> PASSAGE
※
Patellofemoral syndrome (PFS) is characterized by a group of symptoms that are easily diagnosed and often respond to simple management. The common presentation is knee pain in association with positions of the knee that result in increased or misdirected mechanical forces between the kneecap and femur. [1, 2] Ironically, as simple as its presentation is, lack of consensus on the fundamental factors associated with PFS remains. Accordingly, synonyms for the syndrome go in and out of fashion. No agreement exists on the exact pathophysiology, but significant work is being completed on the extent and direction of the associated forces on the patella, as well as on the tracking and alignment of the patella.
Diagnosis and management
Imaging studies should be considered for unusual presentations and for persons in whom PFS is refractory to conservative management. Computed tomography (CT) scanning and magnetic resonance imaging (MRI) allow for imaging at various angles of flexion. CT scanning with the knee in full extension has been demonstrated to more accurately detect patellar subluxation. Cross-sectional viewing allows more direct visualization of the articulation between the patella and femur.
Arthroscopy helps to confirm the diagnosis of PFS by allowing direct visualization of the cartilage surface. Arthroscopic evaluation also provides assessment of joint structures that may cause symptoms that mimic PFS when they are impaired.
The basic exercise principles for management of PFS are restoring muscle balance within the quadriceps group, improving range of motion, and restricting the offending physical activity.
Ice packs frequently are used to decrease pain and inflammation associated with PFS, especially after completing the exercises. Other modalities that may be useful and commonly are incorporated into physical therapy include electrical stimulation and biofeedback.
Patellar taping techniques are used in patients with PFS to reduce friction on the patella. Many physical therapists are trained in the McConnell method of taping the knee.
Proper footwear also is important for individuals with PFS. The physical therapist can evaluate the patient's biomechanics and recommend proper shoes and orthoses, which in turn can lessen knee pain.
Soft knee braces may also be of benefit to patients with PFS. Bracing involves control of the tracking position of the patella and restriction of full knee flexion.
Surgical intervention for patellofemoral syndrome usually is in the form of arthroscopic evaluation followed by release of the lateral attachments of the patella. Most authors agree that surgical treatment rarely is indicated.
Approaches to medicating symptoms of PFS include administration of analgesic medication and administration of nonsteroidal anti-inflammatory drugs (NSAIDs).
Knee pain secondary to defined degenerative changes may be relieved by injecting the joint with steroid or synthetic hyaluronic acid. Such management of patellofemoral syndrome is rare. Injection may be used when many symptoms result from disruption of the joint surface and when all other reasonable measures have failed.
※
> TASK INSTRUCTIONS
In the passage on patellofemoral syndrome, what method of taping the knee are many physical therapists trained in?

> RAW DATA
※
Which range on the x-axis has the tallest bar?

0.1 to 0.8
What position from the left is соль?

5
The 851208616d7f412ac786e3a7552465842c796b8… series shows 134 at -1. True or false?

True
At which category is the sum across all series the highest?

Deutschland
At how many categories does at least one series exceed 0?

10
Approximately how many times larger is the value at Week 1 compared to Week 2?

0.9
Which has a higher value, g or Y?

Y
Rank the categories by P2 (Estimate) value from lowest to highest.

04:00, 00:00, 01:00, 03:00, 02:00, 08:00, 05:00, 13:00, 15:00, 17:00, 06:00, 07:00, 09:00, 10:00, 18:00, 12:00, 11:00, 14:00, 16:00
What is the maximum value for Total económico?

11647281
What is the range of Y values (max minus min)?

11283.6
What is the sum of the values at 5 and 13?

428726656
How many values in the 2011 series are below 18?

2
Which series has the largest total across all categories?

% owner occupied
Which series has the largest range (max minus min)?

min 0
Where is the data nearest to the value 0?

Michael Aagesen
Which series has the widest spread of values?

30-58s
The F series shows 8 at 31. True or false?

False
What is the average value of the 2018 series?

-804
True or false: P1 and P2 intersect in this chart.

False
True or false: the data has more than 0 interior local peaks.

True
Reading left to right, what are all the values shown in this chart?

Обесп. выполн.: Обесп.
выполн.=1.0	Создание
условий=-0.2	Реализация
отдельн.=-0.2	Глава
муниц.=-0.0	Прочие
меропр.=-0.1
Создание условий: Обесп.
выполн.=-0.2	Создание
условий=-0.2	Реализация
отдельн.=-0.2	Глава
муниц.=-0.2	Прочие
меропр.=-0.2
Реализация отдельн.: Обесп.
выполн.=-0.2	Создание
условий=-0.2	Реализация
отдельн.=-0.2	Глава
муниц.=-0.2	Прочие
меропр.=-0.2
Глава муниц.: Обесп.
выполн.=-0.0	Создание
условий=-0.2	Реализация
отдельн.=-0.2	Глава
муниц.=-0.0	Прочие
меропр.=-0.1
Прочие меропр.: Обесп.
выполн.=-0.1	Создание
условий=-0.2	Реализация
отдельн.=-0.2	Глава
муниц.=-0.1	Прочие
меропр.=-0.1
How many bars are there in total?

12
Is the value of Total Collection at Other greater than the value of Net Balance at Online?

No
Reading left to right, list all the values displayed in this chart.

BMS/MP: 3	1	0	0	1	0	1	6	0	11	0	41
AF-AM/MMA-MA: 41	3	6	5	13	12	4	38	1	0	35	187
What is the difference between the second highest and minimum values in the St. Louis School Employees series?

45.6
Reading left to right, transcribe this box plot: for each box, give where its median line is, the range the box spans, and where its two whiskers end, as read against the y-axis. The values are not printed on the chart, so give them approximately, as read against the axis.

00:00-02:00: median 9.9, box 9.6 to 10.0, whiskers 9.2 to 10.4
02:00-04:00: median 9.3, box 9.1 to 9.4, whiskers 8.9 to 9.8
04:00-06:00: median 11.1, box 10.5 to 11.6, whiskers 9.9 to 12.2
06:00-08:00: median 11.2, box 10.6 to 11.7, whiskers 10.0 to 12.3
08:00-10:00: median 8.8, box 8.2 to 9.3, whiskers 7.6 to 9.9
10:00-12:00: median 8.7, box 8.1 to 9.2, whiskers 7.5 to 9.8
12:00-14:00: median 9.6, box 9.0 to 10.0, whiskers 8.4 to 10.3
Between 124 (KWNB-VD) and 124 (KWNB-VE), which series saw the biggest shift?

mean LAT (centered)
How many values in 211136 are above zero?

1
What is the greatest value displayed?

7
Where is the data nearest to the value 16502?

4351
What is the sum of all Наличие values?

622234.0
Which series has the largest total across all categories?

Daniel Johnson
※
> OUTPUT FOR THIS EXERCISE
The McConnell method.